Recorded data
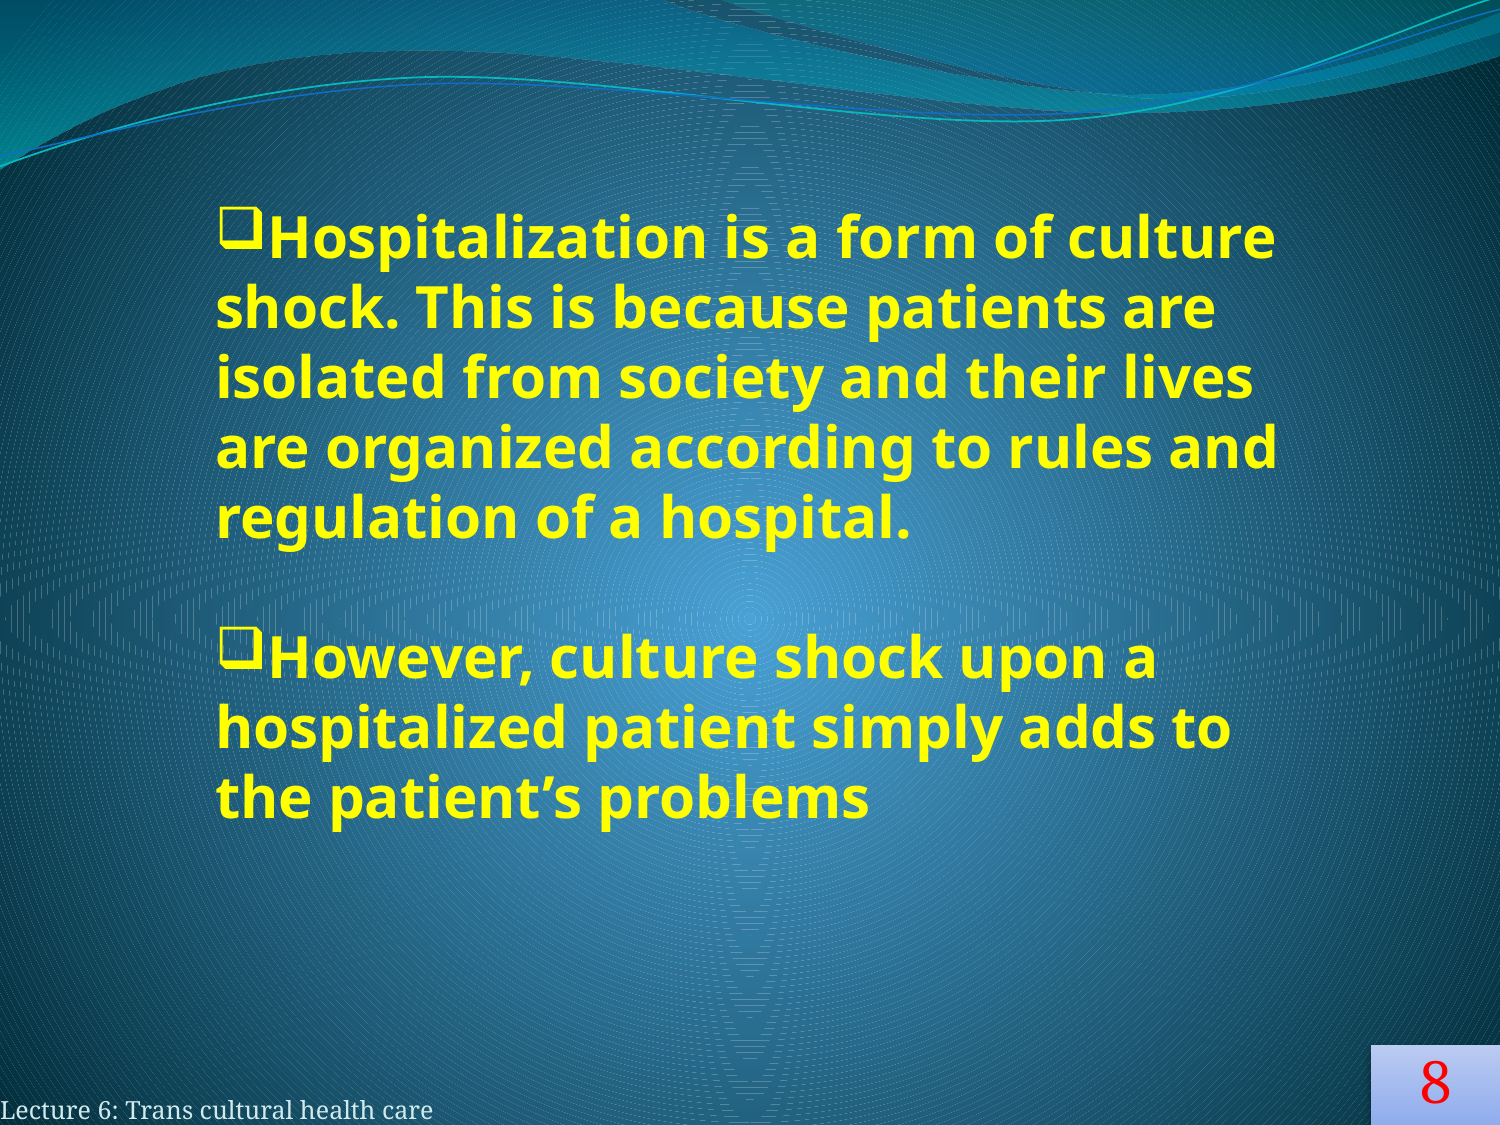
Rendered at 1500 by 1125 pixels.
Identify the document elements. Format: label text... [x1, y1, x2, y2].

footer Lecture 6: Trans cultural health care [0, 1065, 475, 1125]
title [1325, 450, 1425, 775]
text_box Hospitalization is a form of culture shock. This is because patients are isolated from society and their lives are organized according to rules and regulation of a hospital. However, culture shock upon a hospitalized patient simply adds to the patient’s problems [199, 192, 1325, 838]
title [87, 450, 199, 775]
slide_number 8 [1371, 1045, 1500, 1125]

* * *

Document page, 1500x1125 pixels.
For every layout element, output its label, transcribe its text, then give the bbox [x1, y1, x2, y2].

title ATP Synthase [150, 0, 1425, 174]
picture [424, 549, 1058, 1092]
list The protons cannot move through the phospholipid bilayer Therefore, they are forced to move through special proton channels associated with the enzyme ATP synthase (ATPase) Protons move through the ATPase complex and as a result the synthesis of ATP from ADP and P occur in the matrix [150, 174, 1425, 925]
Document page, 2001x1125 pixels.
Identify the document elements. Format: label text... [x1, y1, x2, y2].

= Task description =
Whenever the string "page" shows up in a line of the records, copy that line.

= Your response =
Document page, 1500x1125 pixels.
Document page, 2001x1125 pixels.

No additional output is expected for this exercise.